In natural water bodies such as lakes, thermal stratification typically manifests as a three-layered structure: the epilimnion (warm surface layer), the metalimnion (thermocline with rapid temperature change) and the hypolimnion (cold bottom layer). The stability and duration of these layers are influenced by factors including solar radiation, wind mixing and the lake’s morphology. For instance, deep lakes often exhibit stable stratification during summer months, which can lead to hypoxic conditions in the hypolimnion due to limited oxygen replenishment [11,12,13]. Conversely, shallow lakes may experience frequent mixing events, preventing the establishment of persistent stratification.
Artificial water bodies, such as reservoirs, also undergo thermal stratification that can differ from natural systems. In reservoirs, thermal stratification is primarily driven by solar radiation, which heats the surface water, making it less dense than the cooler, deeper water. This density difference inhibits vertical mixing, leading to the development of stratified layers. Several factors, such as meteorological conditions, reservoir bathymetry and morphology, operation, as well as water inflow and outflow influence the formation and stability of these layers:
Increased air temperatures enhance stratification strength, while wind-induced mixing can disrupt stratification by deepening the thermocline. For instance, a study on the Tianbao Reservoir in Southwest China found that a 10% rise in air temperature increased stratification strength by 18%, and a 3 m/s rise in wind speed deepened the thermocline by approximately 2.09 m [14]. The bathymetry and morphology of a reservoir, along with its operational schemes, significantly affect stratification. Deep reservoirs tend to have more stable stratification. Operational practices, like selective withdrawal, can manipulate stratification patterns. For example, in a monomictic reservoir, deep hypolimnetic withdrawals promoted a thicker epilimnion with lower thermal stability, while shallow withdrawals resulted in a narrower epilimnion with higher thermocline strength [15,16]. The temperature and volume of the water inflow and outflow can influence stratification. Cold inflows can underflow and settle in the hypolimnion, while warm inflows may interflow or overflow, depending on their density relative to the reservoir water. These dynamics affect nutrient distribution and oxygen levels within the reservoir. Stratification also complicates water treatment processes by altering the chemical composition of water withdrawn from different depths. Selective withdrawal strategies are often employed to manage water quality, balancing the needs for temperature, oxygen levels and contaminant concentrations.
Dissolved oxygen in temperate lakes and reservoirs has shown a decreasing trend during the last decades, and an increasing number of cases presenting seasonally hypoxic or anoxic deep-water layers has been reported [17,18,19], raising concerns about the water quality and ecological status of the systems. This is probably associated with climate change as rising global temperatures lead to the earlier onset and prolonged duration of stratification, intensifying hypoxic conditions in bottom waters [5]. A study on the Xin’anjiang Reservoir in China projected that surface water temperatures would increase by up to 3.8 °C by the end of the century, extending stratification periods by up to 36 days [20]. Moreover, changes in precipitation patterns and the increased frequency of extreme weather events can disrupt traditional mixing regimes, leading to unpredictable stratification patterns and associated ecological impacts.

> Data excerpts
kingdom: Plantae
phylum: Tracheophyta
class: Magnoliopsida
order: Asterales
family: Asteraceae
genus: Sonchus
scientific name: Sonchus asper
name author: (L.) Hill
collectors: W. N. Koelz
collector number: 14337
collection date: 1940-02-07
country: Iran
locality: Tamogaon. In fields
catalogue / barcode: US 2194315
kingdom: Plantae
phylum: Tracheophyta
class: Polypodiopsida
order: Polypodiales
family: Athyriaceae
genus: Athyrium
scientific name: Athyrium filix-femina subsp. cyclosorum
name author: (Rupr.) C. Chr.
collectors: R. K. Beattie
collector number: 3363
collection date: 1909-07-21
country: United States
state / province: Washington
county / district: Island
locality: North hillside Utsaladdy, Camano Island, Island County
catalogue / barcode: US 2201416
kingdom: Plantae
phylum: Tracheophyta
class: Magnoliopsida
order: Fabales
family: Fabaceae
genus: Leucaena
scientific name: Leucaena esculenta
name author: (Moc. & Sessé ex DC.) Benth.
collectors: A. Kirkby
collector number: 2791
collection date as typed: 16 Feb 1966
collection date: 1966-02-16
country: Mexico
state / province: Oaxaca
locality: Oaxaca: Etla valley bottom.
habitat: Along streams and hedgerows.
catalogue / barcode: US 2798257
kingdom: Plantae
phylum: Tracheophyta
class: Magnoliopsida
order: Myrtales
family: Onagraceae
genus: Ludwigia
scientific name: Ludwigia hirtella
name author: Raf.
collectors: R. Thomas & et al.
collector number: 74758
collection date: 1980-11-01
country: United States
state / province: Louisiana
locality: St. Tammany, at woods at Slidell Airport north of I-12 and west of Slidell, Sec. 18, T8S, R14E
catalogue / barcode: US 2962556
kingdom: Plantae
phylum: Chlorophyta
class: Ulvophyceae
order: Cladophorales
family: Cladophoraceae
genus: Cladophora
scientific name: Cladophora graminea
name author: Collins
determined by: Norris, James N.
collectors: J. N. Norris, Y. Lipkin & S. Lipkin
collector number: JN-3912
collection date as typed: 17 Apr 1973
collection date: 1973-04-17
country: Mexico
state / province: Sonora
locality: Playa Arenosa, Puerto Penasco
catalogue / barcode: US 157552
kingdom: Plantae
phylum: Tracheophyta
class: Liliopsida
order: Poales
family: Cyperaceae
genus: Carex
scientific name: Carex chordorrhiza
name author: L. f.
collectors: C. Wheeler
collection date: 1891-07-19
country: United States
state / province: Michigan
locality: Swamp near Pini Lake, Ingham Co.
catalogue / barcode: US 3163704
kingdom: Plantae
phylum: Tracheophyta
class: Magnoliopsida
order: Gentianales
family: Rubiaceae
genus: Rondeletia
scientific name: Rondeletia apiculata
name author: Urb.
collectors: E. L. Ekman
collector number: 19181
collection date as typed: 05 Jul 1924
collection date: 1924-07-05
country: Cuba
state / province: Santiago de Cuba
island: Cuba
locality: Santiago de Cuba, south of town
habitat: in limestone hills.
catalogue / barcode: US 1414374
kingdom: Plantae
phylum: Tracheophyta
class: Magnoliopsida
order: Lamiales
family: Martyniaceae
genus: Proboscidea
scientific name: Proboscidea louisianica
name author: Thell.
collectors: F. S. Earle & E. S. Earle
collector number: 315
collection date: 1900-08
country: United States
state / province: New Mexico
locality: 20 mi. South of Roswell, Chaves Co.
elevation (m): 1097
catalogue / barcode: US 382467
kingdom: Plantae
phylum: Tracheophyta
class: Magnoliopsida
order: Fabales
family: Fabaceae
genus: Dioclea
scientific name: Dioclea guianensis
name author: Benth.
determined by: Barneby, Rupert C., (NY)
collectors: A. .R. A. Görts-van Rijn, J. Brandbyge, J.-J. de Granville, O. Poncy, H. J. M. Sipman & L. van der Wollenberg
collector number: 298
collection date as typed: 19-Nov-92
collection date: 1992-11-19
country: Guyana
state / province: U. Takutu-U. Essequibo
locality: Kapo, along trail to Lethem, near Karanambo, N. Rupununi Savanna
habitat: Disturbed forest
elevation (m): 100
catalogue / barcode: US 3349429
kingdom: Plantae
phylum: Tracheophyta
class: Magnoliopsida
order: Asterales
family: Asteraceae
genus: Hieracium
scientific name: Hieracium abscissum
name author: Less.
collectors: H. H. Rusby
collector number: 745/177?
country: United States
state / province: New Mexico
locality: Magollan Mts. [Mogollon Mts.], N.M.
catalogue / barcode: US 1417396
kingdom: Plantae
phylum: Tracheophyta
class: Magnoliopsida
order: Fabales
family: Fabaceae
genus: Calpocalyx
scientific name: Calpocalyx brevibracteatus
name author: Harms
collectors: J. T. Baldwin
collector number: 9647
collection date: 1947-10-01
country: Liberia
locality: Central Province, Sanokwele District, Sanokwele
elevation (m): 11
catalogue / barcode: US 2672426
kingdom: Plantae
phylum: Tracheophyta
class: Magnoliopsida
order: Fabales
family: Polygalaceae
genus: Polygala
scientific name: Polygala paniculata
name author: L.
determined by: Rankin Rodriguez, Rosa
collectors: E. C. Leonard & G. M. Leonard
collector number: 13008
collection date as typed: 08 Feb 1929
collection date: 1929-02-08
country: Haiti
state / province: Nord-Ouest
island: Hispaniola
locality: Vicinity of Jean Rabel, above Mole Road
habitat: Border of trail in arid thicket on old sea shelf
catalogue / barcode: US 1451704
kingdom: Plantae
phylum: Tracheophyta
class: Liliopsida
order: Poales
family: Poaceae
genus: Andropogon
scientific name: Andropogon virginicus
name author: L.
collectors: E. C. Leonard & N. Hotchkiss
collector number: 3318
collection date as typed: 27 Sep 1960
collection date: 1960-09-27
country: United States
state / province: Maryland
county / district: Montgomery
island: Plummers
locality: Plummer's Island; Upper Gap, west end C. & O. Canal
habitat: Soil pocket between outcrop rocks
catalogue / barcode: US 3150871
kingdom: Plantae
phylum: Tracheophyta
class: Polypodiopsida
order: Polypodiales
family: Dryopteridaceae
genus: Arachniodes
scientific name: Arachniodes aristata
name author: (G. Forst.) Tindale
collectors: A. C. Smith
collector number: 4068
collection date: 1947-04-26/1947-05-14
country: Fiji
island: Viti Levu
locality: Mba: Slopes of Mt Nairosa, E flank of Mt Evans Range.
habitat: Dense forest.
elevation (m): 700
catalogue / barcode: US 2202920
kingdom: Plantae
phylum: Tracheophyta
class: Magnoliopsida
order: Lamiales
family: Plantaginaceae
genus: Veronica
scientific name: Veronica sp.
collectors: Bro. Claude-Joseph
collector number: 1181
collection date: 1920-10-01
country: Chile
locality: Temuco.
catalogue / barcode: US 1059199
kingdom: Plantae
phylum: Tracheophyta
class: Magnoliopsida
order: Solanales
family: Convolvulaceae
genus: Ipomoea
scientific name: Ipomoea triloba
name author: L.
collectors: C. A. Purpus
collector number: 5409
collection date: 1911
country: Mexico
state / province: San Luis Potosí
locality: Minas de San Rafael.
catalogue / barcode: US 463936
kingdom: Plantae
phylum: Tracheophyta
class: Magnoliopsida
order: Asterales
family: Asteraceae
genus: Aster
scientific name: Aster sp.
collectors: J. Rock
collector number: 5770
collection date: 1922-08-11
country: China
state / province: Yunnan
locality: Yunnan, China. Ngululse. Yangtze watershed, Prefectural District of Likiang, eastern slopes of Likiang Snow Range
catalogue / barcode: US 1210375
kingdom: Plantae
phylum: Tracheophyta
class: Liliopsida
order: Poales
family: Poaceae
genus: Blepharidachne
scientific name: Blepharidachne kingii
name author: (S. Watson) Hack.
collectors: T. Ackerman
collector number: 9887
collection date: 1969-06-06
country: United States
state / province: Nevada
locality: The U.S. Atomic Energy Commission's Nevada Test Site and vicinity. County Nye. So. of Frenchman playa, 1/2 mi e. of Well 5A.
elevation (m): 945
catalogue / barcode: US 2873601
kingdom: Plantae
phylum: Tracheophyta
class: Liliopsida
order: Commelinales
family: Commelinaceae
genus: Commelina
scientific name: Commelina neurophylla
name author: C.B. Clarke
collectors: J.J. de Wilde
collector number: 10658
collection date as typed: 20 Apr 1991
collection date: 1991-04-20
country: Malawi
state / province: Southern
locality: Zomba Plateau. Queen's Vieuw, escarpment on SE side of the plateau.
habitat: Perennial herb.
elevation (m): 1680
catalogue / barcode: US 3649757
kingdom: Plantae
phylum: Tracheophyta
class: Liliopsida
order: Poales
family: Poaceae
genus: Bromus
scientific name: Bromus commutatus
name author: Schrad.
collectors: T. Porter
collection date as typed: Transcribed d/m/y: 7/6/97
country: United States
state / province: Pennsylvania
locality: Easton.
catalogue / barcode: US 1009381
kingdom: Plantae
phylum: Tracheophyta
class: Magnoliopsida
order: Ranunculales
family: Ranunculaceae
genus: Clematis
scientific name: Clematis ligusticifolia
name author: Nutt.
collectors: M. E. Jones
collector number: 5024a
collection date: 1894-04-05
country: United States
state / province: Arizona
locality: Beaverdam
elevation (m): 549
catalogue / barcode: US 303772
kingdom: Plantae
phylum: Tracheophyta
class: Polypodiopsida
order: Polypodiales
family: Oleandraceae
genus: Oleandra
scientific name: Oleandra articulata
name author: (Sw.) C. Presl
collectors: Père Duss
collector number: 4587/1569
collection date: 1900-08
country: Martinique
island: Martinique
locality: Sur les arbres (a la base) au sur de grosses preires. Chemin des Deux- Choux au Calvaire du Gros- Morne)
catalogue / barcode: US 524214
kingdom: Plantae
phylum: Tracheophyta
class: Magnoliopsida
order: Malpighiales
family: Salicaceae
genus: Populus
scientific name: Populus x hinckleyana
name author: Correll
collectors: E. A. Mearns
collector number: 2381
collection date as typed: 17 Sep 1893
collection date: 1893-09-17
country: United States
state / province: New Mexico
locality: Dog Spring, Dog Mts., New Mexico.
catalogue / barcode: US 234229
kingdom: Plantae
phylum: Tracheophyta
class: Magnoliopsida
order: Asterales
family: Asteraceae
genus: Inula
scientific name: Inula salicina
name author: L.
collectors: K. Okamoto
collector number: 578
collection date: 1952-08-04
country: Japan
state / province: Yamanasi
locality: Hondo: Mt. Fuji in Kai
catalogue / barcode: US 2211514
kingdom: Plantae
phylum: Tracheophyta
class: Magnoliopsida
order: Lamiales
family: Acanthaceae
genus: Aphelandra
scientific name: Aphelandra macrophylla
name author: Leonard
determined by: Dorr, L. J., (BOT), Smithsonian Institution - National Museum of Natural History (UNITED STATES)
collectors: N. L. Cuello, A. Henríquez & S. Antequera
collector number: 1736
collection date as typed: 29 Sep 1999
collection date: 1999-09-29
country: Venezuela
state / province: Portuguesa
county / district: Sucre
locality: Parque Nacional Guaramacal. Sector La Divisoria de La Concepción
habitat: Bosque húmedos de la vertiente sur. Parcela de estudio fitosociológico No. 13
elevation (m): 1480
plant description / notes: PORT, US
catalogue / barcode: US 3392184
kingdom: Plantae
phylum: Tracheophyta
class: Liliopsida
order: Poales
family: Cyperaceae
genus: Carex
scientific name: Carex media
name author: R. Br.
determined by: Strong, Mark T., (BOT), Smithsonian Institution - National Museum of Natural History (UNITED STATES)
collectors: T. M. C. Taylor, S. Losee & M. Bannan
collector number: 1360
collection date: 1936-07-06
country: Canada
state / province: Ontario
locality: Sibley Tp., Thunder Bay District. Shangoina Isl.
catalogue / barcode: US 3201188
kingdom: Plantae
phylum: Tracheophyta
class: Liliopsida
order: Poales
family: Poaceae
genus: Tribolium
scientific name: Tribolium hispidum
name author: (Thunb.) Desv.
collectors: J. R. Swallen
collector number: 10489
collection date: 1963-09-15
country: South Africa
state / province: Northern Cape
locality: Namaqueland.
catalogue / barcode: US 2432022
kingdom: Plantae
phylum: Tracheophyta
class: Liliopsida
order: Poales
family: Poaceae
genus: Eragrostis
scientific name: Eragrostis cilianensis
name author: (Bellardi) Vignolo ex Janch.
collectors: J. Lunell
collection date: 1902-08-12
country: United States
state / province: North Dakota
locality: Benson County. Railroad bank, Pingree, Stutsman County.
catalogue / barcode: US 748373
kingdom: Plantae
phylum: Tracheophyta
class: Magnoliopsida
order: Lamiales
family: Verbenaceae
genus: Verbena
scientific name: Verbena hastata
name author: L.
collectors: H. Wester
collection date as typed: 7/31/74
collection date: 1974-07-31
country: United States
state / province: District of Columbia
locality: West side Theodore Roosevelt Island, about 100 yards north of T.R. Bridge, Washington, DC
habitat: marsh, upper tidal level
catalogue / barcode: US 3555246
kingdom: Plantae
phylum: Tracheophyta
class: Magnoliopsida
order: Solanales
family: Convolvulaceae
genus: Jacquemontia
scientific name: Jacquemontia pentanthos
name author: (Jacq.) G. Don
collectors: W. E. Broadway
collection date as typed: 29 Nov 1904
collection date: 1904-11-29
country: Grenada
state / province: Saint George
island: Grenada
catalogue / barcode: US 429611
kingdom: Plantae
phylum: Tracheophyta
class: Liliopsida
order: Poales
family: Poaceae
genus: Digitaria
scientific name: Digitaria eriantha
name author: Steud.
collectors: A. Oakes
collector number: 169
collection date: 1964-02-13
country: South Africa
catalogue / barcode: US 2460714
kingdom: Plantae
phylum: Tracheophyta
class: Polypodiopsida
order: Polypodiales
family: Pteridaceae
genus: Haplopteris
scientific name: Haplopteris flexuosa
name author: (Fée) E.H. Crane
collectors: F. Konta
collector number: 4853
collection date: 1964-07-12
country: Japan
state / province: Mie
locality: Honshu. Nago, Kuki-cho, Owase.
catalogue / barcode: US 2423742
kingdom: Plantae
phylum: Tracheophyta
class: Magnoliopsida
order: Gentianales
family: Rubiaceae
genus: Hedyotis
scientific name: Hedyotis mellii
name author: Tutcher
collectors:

> Problems to solve
A - According to the passage on thermal stratification, by about how much did a 3 m/s rise in wind speed deepen the thermocline at the Tianbao Reservoir?
B - In the passage on thermal stratification, reproduce word for word everything from "In natural water" down to "of persistent stratification.".

> Answers by item
A - By approximately 2.09 m.

B -
In natural water bodies such as lakes, thermal stratification typically manifests as a three-layered structure: the epilimnion (warm surface layer), the metalimnion (thermocline with rapid temperature change) and the hypolimnion (cold bottom layer). The stability and duration of these layers are influenced by factors including solar radiation, wind mixing and the lake’s morphology. For instance, deep lakes often exhibit stable stratification during summer months, which can lead to hypoxic conditions in the hypolimnion due to limited oxygen replenishment [11,12,13]. Conversely, shallow lakes may experience frequent mixing events, preventing the establishment of persistent stratification.